Nigeria: CBN and Rapid Inclusive Growth

opinion

The 2018 Appropriation Act fixed the naira exchange rate (AAR) of N305/US$1 (the same as in 2017) and raised the benchmark oil price to $50.50/barrel from the initially proposed $45/barrel. Other things being equal, the revised benchmark would trim the fiscal deficit below the indicated 1.77 per cent of GDP based on the discarded benchmark price. Hence the 2018 inflation expectation is about 1.77 per cent. In 2017, actual fiscal deficit was 1.9 per cent. Suppose total state governments' deficit amounted to one-quarter of the federal level thereby bringing the overall fiscal deficit to some 2.4 per cent of GDP. The attendant inflation expectation of 2.4 per cent fell within the safe 0-3 per cent inflation range.

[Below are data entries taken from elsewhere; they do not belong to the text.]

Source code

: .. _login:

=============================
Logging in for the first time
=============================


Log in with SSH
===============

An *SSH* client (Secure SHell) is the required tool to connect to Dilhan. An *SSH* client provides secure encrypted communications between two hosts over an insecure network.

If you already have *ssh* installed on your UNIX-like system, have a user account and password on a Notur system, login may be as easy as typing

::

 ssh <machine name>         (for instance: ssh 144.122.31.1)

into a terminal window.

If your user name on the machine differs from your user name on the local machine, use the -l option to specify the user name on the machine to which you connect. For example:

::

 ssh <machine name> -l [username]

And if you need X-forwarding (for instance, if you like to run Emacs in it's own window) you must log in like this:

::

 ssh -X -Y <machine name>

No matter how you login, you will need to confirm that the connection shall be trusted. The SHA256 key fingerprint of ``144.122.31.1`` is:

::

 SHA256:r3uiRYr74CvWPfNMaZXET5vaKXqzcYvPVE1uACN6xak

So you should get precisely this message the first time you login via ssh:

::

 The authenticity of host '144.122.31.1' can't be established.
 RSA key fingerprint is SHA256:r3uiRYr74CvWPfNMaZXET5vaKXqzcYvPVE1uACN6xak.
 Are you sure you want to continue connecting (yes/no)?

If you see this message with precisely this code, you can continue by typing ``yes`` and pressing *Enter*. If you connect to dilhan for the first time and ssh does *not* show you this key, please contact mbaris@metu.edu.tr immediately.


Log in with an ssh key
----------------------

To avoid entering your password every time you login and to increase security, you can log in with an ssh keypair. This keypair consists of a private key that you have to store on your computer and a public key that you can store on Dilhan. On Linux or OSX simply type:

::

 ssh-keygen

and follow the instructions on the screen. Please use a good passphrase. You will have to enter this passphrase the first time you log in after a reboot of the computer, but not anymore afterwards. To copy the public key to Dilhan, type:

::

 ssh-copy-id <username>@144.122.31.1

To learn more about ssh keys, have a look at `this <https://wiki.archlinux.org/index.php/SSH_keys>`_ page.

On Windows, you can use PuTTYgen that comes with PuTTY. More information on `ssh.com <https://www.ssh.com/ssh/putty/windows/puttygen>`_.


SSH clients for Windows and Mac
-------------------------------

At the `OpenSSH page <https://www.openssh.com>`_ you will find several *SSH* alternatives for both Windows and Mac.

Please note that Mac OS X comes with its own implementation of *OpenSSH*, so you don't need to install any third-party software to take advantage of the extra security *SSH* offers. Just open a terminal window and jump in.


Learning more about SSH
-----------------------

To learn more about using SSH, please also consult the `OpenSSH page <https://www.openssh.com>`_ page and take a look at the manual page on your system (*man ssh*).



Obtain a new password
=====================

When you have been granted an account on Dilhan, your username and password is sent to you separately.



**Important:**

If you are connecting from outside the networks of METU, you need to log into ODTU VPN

Ordinarily, such level of inflation permits accommodative monetary policy stance and positive real lending interest rates of 4-7 per cent. Low lending rates within that range (signifying prevailing conducive production environment) are investment-friendly, foster extensive borrowing for productive activities, facilitate emergence of a private sector-led throbbing economy, engender inclusive rapid growth and development and vice versa in emerging economies. However, contrary to the 2017 low inflation expectation, estimated inflation by NBS stood at between 18.7 per cent in January and 15.4 per cent in December. The lingering impact of 2016 naira devaluation is not adducible to fully explain the high inflation outturn. It has been shown elsewhere that annual inflation expectation deducible from budget expenditure and realised revenue has been consistently exceeded because CBN repudiates the economy-wide application of the relevant AAR, subjects the economy to excessive fiscal deficits by disbursing for government (all tiers) budgetary spending substituted pro-rata apex bank funds in lieu of withheld (by CBN) Federation Account dollar allocations and operates artificial devalued exchange rates that unsettle the productive sectors of the economy while enriching interlopers.